Exercise prompt — The response should be an exact transcription of the data below, free of images.

Data shown —
__________

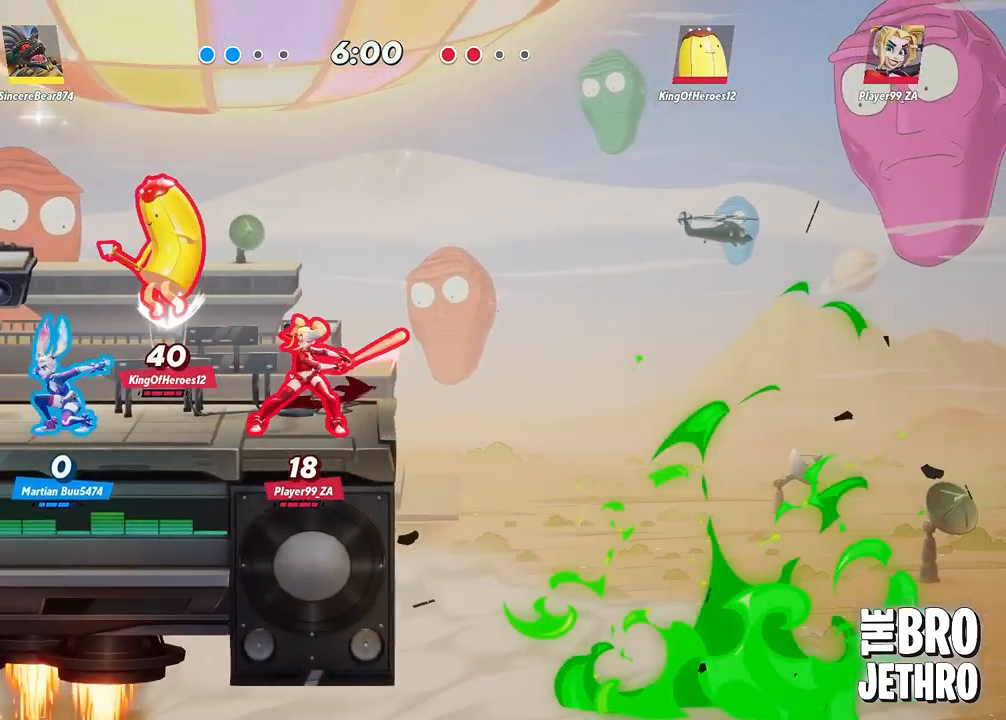
{"buttons": [], "left_stick": "center", "events": []}
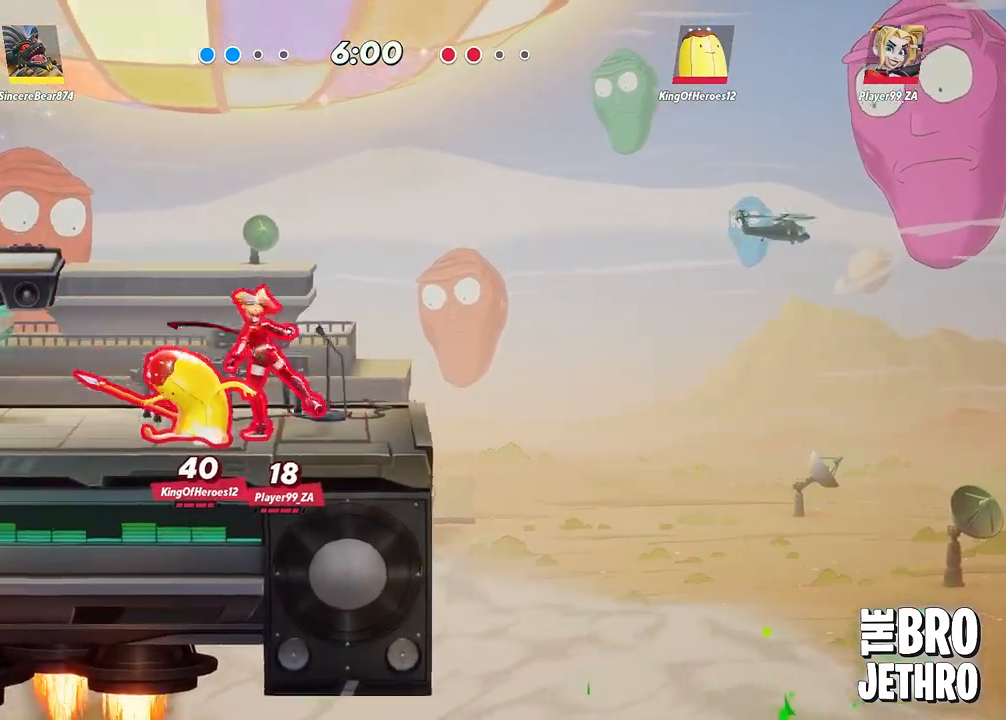
{"buttons": [], "left_stick": "center", "events": []}
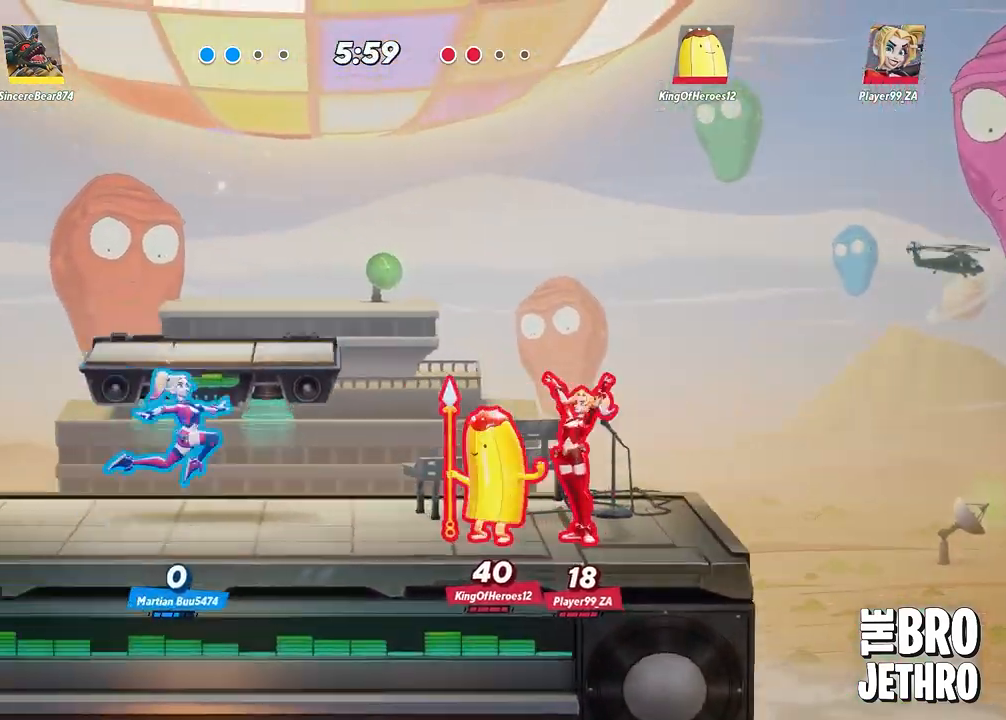
{"buttons": ["CROSS"], "left_stick": "center", "events": [[433, "CROSS", "down"]]}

__________

Response area —
{"buttons": [], "left_stick": "center", "events": []}
{"buttons": [], "left_stick": "center", "events": []}
{"buttons": ["CROSS"], "left_stick": "center", "events": [[433, "CROSS", "down"]]}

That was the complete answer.